大河ドラマに想う(2)辞世の句

大河ドラマ『おんな城主直虎』で、高橋一生氏が演じた小野政次の祖先に、
和様書道家であり三蹟の一人である小野道風がいた。
小野家は代々この小野道風の書を伝えたのだろうと思う。
小野政次もきっとかなり達筆な人だったにちがいない。
大河ドラマで、政次が詠んだ辞世の句が映し出された。
筆跡には書き手の人となりが如実に映し出されるものだ。
書を見ればその人が男か女か、体調や心理状態までもが
手に取るように伝わってくる。
この辞世の句の筆跡からは、死を目前にした男の気迫が込められた書であることを感じさせる。
辞世の句の本文の書体は同じ三蹟の一人、
藤原佐理(ふじわらのすけまさ)を思わせる書風だが、最後の署名は小野道風の行書体のようだ。

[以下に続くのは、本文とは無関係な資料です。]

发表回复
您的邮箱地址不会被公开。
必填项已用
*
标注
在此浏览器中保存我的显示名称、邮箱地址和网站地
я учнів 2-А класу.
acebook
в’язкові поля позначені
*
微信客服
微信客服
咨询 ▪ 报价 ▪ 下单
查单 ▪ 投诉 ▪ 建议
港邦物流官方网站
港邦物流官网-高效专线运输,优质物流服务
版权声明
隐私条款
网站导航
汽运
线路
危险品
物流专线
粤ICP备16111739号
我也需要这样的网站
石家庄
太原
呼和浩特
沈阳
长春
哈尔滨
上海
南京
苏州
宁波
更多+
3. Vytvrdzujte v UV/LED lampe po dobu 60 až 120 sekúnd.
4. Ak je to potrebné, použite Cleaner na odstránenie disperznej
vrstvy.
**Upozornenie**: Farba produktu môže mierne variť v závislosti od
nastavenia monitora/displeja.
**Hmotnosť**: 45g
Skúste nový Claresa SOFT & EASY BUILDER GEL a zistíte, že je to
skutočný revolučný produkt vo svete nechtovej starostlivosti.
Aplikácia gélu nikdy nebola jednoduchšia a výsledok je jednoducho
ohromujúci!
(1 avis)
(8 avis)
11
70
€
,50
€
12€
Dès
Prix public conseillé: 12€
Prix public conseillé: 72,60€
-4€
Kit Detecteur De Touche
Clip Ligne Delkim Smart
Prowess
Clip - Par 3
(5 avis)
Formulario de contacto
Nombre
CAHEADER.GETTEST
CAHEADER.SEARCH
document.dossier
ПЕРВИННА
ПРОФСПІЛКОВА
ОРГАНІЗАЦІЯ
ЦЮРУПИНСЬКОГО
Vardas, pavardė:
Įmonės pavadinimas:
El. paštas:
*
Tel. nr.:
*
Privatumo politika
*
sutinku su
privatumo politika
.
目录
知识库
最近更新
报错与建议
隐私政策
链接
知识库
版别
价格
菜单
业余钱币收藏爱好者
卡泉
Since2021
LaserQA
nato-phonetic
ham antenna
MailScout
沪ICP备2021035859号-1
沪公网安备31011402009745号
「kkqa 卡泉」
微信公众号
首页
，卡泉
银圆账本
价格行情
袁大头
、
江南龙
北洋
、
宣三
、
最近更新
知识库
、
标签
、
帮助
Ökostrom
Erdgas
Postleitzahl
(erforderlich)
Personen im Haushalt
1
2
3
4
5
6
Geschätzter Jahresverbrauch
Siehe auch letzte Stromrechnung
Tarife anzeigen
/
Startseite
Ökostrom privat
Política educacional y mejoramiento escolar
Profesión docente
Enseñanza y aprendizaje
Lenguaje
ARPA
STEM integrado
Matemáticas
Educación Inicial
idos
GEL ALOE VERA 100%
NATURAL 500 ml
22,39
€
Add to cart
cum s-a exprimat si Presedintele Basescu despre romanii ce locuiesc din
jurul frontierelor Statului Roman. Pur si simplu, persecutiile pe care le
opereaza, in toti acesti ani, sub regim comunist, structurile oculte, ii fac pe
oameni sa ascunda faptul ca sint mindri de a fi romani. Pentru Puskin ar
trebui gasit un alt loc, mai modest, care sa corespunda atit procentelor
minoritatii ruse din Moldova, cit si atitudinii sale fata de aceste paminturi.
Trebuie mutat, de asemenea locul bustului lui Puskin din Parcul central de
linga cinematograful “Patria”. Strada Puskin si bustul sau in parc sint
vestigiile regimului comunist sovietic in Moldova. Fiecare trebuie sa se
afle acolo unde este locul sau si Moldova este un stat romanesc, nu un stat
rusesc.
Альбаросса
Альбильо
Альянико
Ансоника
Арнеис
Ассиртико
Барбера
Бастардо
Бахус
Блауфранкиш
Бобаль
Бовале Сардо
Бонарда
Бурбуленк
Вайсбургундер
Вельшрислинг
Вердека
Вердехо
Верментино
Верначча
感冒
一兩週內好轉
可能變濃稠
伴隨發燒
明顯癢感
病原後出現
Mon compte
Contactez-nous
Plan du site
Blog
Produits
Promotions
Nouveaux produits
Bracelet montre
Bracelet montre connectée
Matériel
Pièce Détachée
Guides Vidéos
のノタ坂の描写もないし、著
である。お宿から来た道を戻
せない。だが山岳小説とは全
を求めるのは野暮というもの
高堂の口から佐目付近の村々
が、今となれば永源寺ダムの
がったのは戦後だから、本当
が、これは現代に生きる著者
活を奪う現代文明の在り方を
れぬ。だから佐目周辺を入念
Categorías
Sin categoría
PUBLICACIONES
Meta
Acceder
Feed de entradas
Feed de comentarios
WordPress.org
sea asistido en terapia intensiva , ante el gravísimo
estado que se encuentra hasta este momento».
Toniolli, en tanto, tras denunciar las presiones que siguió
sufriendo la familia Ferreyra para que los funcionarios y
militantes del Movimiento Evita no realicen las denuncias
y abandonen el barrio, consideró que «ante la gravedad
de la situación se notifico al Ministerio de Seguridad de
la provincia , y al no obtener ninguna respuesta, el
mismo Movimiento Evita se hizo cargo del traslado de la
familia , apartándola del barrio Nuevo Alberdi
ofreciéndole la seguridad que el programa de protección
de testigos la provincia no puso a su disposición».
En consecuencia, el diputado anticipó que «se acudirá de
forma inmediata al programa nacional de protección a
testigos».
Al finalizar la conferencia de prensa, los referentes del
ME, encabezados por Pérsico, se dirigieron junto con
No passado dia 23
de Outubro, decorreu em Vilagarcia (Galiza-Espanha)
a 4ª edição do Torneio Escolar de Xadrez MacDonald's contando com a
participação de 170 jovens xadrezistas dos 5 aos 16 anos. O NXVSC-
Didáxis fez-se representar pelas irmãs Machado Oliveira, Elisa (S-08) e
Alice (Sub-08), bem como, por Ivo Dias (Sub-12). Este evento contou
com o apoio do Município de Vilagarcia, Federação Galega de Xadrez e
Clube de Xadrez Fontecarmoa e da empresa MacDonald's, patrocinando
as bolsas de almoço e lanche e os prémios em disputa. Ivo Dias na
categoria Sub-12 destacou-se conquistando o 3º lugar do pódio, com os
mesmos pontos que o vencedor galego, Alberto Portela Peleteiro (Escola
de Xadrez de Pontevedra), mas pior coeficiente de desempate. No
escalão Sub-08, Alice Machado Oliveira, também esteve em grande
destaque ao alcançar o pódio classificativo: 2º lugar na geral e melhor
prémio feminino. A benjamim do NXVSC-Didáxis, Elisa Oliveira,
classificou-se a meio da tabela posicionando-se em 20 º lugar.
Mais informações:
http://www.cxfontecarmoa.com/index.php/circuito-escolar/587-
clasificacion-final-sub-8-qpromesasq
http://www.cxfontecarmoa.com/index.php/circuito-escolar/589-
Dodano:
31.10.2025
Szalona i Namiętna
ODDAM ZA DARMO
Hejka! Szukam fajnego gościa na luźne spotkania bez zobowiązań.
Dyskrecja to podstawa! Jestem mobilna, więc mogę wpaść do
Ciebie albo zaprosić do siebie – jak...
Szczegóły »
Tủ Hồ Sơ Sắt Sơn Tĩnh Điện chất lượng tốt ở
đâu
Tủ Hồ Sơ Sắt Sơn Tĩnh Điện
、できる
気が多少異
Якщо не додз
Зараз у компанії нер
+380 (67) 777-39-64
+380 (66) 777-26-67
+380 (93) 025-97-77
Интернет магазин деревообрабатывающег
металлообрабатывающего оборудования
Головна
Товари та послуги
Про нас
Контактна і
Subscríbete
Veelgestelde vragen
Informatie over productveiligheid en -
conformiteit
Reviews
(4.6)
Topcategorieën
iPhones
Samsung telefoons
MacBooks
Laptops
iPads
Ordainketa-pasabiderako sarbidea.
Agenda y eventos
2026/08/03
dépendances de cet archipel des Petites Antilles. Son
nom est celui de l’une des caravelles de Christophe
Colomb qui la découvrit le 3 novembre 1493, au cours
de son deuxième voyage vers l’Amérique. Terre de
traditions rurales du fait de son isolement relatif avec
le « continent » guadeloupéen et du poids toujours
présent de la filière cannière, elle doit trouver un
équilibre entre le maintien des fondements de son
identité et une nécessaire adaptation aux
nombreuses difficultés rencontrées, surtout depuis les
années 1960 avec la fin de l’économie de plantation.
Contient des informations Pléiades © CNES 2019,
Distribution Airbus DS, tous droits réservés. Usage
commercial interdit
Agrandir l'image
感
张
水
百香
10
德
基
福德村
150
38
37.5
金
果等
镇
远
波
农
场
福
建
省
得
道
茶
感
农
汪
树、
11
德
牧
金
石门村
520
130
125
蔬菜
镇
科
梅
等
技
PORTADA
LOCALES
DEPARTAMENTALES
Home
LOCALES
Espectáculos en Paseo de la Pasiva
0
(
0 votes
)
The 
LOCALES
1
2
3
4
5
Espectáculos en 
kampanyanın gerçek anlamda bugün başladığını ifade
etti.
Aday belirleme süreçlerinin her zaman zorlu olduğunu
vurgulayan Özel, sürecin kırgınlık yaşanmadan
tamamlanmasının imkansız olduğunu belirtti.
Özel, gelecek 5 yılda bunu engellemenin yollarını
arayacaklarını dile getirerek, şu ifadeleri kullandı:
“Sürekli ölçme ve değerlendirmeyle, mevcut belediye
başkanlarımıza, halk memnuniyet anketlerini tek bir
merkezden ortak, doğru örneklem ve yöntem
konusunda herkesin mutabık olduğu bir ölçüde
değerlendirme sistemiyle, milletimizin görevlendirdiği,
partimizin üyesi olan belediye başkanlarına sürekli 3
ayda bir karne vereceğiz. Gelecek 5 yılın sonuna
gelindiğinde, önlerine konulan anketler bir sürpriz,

この書の「け」や「む」、「つたふ」「らすや」などの仮名の筆致は、平安朝の古典「高野切(こうやぎれ)」などの古筆に見られる字体である。
また「楽し」のような漢字と仮名の連綿体は、相当古典の臨書をこなした人でなければ
到底書けない書法である。しかも「楽」は旧字体「樂」を流麗な行書で書きこなしている。
このような古典の筆跡に忠実な字が書ける人は、いったいどんな方なのか、
その筆致には若さも感じられるし、どこか強く心に惹かれるものがあった。
小野政次の遺墨なのか、あるいは政次になぞらえて書家が書いたものなのか、

そうだとしたらこれを書いたのは、かなりの実力派の書家とお見受けする。
是非ともどなたが書かれたのか、お名前を知りたいとNHKに問い合わせた。
そうしたらなんと、政次役を演じた高橋一生氏ご本人の筆だという。
高橋一生氏は小野政次役に徹するために血のにじむような努力をされたのであろう。
この1枚の辞世の句がそれを物語っている。
きっと小野政次役になりきるために古典の書体を相当臨書して学んで、
政次の心情に寄り添う決意が感じられる。
役どころの満身創痍の痛みをこらえて書いたような、とぎれがちの連綿体で。
実際、病気やケガで体調が悪い時に筆をとると、あの辞世の句の最後の「す」「や」のように左へ長く流れる字体になる。
高橋一生氏ご自身もきっと相当な書道の実力をお持ちの方だと思われる。
その書体全体から確固とした筆意が感じられるし、筆が紙の上を走る(筆が紙をきる)音まで聞こえてくるようにも感じられる。
それに人柄が偲ばれるような何とも言えない愛着のある筆跡でもある。
私もこの辞世の句を臨書してみたい。
しかし、しょせん私は女手だ。
このような、はっとするほどの気迫と強い決意のこもった男手の書には到底およばないだろうが、それもよかろう。
高橋一生氏が何を思って小野政次になり替わり、この辞世の句を書いたのか、
その心の琴線に触れてみたい。
役者はあの世から遣わされた賓客(まろうど)だ。前世と現世を繋ぐ役も果たす。
あの世の小野政次が、この世の高橋一生氏に「史実と真実の白黒もつけよう」と筆をとらせて辞世の句を書かせたようにも思えてくる。
これは正に小野政次の筆だと言えよう。
これだけの字が書ける人に、悪い人はいない。
久々に胸がすくような潔い筆跡を拝見させていただいた。
人の心に強烈な印象を与えるだけでなく、ずっと手元に置いて鑑賞したいと思わせるような愛着を感じさせる筆には一生かかっても出会える可能性はめったにない。
一生に一度で良いから自運でこのような、筆が紙をきる音まで感じさせる筆跡を残せたら素晴らしいと思う。